→ **SUPPLIED TEXT**:

::::::::::

Shen-Orr et al. reply:

We appreciate the comments made by Zhong and Liu and their hard work on the proof1. Indeed, removing unneeded normalization methods, including log transformation, can yield even better linearity results, optimizing the use of deconvolution methods.

Although we would expect that better deconvolution methodology will be more sensitive for detecting cell type–specific differences between groups, empirically we have found that this is not always the case. Cell type–specific significance analysis of microarrays (csSAM) compares expression between two groups2, the gene expression data of each of which is separately deconvolved to yield cell type–specific expression. The false discovery rate for cell type–specific differences between groups is assessed via permutations, an expected side effect of which is the reduced effect of systemic biases, as those are controlled for statistically. We found that in the complex context of actual sample data, use of a log transformation on the measured 'raw' gene expression data input into the linear csSAM deconvolution model often yields improved (lower) false discovery rates between groups than when the raw data are kept as is or are log-transformed after deconvolution. Such is the case for the acute-rejection versus stable individual data we discuss in the publication2 (Supplementary Fig. 1). A possible reason for this may be that as a function of the technology used, actual transcript abundance may be separated from what we consider as 'raw' measured gene expression by intermediate steps (for example, labeling, hybridization and scanning in the case of microarrays), which may affect linearity. Thus, we would recommend that users of csSAM try different choices of transformations, guided by the visual appearance of the results and the estimated false discovery rate discovery rate.

The latest update of the csSAM R package as well as a Microsoft Excel Add-In are available at http://buttelab.stanford.edu/public:data. They include added functionality that allows effortless switching between log-transformed and anti-log-transformed gene expression values when performing either the deconvolution or comparative expression steps of csSAM.

::::::::::

Source records
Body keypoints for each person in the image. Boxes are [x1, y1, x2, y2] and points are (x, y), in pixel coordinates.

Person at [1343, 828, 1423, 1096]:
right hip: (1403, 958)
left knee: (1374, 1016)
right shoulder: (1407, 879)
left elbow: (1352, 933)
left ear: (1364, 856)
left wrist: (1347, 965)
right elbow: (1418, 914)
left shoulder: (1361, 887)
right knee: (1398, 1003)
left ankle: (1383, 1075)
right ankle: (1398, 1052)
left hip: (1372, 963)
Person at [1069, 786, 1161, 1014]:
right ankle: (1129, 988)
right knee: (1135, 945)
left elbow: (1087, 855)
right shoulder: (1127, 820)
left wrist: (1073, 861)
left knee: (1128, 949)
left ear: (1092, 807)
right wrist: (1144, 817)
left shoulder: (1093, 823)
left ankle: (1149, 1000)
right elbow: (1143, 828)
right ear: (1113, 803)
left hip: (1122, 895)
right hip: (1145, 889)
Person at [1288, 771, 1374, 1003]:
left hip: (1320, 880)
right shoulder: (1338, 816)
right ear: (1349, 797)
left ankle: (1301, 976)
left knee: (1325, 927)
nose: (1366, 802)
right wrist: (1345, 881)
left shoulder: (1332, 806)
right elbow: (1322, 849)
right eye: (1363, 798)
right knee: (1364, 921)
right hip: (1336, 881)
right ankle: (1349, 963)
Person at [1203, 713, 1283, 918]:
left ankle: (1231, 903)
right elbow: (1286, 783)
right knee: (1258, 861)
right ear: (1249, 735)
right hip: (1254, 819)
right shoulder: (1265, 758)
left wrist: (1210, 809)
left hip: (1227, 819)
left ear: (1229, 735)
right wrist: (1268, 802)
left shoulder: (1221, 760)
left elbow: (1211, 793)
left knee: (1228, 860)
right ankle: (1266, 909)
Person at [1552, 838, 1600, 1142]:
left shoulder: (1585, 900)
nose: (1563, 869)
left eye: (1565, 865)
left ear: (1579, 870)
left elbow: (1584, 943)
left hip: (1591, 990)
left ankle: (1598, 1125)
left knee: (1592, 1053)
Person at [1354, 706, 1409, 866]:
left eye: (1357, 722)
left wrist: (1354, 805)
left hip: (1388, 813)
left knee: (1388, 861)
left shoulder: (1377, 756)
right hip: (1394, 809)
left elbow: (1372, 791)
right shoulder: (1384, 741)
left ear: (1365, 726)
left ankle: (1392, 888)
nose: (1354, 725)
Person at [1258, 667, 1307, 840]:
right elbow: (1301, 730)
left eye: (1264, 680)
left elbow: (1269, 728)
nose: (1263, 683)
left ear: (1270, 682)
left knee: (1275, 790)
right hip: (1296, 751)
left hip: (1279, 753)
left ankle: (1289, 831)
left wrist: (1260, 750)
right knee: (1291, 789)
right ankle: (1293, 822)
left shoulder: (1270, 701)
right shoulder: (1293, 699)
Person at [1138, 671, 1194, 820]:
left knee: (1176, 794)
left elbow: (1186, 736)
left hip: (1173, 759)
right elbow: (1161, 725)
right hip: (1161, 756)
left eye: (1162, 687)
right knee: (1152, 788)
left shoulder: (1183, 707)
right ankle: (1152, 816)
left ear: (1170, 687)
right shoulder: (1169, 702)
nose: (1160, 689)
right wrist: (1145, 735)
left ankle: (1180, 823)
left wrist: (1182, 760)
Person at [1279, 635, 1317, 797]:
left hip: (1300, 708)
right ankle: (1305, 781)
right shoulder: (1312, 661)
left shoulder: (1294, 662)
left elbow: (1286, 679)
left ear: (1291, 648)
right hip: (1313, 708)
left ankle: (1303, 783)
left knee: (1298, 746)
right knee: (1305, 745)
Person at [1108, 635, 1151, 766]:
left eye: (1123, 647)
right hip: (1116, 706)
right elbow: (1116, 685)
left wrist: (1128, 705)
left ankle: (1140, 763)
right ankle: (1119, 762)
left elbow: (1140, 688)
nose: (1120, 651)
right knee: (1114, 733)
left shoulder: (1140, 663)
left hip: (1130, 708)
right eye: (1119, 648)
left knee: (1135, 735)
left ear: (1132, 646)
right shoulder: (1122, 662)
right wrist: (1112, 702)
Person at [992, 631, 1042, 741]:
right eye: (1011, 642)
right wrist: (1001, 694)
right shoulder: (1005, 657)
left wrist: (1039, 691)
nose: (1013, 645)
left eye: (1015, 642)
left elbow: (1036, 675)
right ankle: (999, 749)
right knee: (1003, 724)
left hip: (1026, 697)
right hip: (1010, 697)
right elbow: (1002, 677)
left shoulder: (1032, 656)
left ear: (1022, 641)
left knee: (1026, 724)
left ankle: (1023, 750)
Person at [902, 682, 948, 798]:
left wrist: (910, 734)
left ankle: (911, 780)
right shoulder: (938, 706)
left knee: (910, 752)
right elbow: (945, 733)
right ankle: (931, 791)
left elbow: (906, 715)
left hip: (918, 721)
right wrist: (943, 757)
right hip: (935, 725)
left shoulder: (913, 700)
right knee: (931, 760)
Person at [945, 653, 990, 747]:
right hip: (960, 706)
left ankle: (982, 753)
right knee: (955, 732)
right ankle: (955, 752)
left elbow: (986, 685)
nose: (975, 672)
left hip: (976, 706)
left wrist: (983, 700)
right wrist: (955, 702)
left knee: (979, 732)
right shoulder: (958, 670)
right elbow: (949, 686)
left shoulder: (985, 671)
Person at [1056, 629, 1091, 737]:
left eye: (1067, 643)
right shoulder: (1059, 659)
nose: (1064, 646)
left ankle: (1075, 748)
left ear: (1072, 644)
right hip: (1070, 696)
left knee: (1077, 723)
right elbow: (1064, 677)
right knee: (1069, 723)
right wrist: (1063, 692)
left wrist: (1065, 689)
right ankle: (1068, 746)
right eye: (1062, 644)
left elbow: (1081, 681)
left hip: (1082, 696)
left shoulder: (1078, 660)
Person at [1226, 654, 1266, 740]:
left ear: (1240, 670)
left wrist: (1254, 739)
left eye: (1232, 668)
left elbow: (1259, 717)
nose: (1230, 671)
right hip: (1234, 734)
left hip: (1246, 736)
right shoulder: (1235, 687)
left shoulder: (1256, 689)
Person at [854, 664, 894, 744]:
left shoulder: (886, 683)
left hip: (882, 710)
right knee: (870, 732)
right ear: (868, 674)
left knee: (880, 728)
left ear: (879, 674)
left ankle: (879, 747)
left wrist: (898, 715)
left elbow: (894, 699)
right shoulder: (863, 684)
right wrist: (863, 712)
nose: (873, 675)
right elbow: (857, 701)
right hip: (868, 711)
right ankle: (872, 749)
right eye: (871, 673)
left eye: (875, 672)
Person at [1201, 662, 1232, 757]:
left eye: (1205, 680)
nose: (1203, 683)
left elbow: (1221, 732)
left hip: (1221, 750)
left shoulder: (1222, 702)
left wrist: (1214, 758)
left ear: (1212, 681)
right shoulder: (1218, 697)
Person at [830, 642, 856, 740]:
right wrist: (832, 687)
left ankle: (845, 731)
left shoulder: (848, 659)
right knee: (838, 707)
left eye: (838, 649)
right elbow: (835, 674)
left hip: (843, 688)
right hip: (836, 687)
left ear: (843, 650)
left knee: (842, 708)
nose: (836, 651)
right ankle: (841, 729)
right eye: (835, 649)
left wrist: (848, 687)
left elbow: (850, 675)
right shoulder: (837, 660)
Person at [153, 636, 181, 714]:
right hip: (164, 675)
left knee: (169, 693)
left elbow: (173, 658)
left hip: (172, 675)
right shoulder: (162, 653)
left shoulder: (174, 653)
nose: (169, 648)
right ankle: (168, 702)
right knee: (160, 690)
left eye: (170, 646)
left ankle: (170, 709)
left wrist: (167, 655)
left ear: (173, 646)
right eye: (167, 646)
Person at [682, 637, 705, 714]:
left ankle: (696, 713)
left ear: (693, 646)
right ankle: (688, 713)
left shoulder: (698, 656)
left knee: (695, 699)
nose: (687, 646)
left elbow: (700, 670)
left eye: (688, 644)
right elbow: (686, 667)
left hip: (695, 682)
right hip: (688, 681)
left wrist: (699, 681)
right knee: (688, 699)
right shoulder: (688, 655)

::::::::::

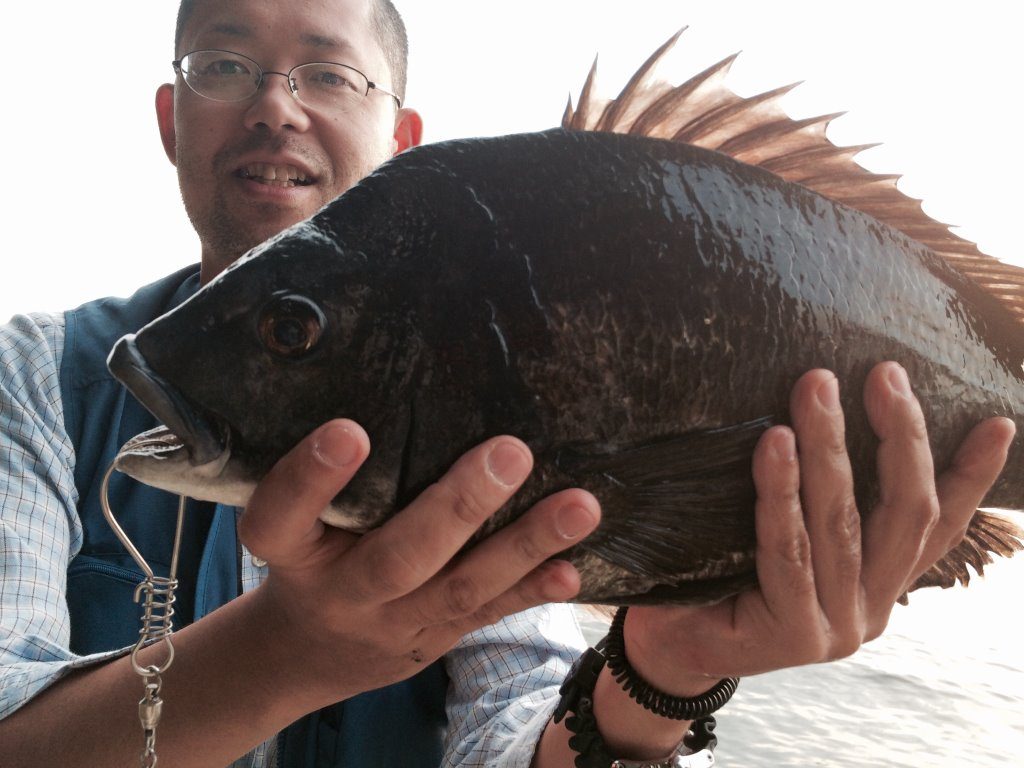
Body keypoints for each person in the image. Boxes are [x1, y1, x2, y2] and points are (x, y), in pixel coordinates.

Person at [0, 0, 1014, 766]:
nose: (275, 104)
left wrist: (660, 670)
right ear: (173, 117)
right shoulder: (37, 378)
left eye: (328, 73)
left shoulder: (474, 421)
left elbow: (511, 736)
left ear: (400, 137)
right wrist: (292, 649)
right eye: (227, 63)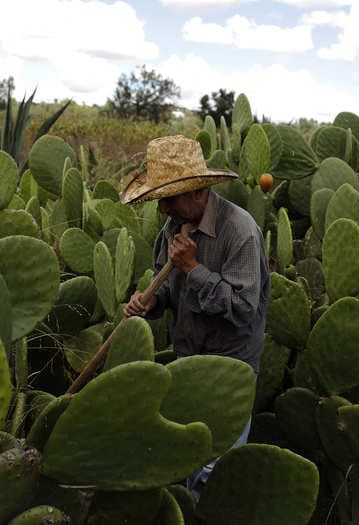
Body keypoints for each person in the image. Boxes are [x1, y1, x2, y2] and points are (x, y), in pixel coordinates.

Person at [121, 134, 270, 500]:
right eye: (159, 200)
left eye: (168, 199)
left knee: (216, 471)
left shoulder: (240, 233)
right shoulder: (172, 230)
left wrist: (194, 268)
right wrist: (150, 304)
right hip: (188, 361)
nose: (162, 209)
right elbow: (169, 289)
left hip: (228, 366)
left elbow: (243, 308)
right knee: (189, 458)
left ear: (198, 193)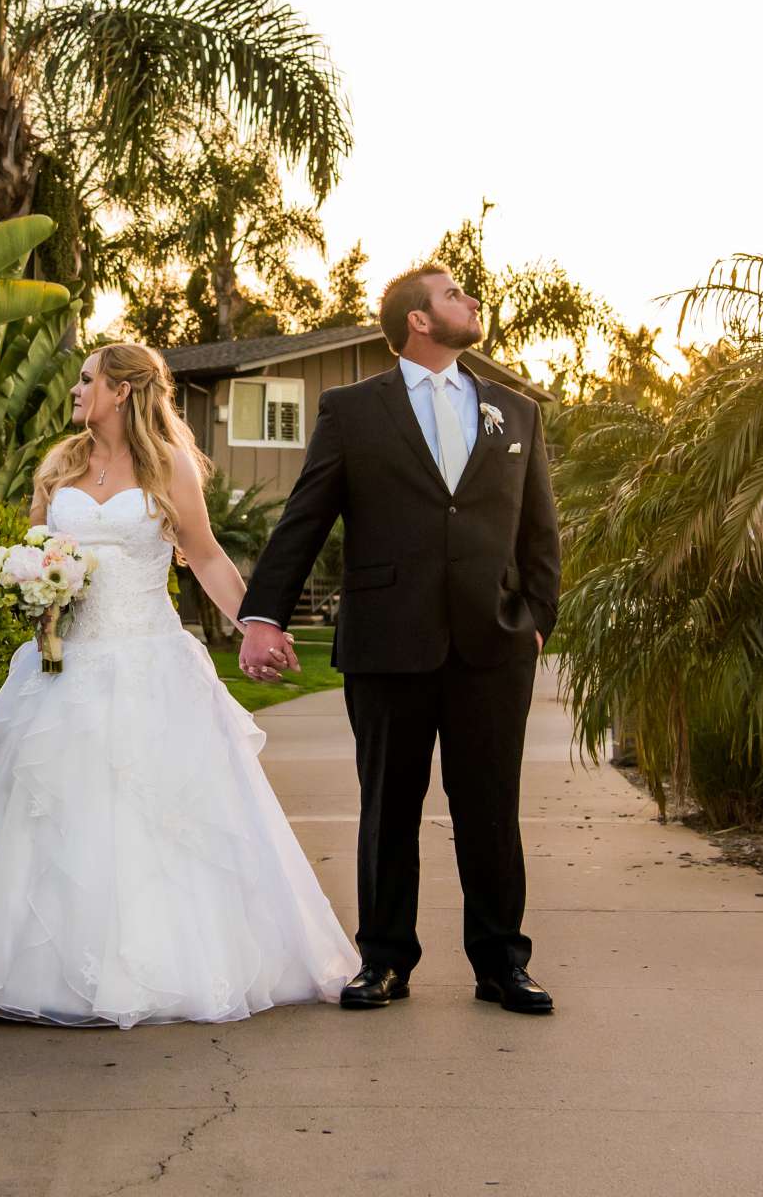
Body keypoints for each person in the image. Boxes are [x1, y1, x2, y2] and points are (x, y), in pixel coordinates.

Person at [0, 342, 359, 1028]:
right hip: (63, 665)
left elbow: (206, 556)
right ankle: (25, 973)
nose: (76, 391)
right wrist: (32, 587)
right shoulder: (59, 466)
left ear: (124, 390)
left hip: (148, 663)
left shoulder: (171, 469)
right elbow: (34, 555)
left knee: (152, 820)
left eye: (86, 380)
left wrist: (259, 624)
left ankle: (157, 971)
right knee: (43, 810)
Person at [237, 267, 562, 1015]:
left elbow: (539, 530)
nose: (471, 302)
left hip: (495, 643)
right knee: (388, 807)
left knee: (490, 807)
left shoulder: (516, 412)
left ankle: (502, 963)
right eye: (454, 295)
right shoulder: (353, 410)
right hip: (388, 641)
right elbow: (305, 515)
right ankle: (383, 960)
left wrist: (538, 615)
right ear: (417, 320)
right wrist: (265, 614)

::::::::::

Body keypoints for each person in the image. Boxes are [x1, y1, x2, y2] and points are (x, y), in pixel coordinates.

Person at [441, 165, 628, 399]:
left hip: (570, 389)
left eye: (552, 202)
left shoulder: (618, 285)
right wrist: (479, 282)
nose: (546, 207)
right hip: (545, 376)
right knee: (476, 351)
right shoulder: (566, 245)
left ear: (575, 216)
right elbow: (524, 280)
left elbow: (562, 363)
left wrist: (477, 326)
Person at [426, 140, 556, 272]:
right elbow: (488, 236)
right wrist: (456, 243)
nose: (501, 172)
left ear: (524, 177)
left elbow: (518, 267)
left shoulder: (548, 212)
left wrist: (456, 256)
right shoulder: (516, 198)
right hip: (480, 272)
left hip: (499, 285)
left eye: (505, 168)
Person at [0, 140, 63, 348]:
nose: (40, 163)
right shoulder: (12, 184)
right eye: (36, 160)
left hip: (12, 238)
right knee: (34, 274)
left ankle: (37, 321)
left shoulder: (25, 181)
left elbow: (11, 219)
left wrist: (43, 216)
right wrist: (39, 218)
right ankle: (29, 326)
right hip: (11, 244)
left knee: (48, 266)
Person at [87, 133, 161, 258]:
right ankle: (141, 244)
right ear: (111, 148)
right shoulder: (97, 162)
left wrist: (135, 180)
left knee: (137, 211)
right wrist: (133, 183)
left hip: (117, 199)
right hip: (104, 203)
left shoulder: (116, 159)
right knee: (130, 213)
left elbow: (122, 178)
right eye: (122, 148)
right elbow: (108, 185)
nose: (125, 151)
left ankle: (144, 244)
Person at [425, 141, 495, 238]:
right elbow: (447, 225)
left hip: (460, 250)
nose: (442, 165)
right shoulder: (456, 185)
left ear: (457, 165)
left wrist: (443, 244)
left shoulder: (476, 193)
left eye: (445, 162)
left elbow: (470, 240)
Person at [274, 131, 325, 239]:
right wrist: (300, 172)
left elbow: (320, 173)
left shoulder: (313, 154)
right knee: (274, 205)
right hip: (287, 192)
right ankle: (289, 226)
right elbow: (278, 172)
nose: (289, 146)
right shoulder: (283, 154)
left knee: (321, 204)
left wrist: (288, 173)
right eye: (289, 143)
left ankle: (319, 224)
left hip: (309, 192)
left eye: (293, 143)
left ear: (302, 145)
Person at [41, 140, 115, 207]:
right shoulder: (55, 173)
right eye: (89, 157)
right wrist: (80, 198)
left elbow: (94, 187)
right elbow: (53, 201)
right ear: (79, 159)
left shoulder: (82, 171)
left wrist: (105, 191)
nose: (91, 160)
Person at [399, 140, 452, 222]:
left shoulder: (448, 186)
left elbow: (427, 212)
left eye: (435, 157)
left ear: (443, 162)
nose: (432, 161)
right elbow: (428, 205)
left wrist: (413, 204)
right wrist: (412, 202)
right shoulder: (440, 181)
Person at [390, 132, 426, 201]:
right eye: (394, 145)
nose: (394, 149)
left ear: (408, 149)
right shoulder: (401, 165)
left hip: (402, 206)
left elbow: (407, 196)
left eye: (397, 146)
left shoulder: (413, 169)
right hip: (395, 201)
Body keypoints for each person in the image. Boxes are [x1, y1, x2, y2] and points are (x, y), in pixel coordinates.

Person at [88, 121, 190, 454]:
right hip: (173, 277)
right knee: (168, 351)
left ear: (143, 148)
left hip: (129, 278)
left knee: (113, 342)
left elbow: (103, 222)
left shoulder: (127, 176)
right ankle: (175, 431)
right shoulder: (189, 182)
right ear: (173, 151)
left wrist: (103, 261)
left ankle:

::::::::::

→ **WHAT THIS EXERCISE ASKS**:
1) In the csSAM reply, how is the false discovery rate for cell type–specific differences between groups assessed?
2) List the intermediate steps the csSAM reply gives as examples, in the case of microarrays, of what may separate actual transcript abundance from the "raw" measured gene expression.

→ **RESPONSES BY ITEM NUMBER**:
1) Via permutations.

2) Labeling, hybridization, scanning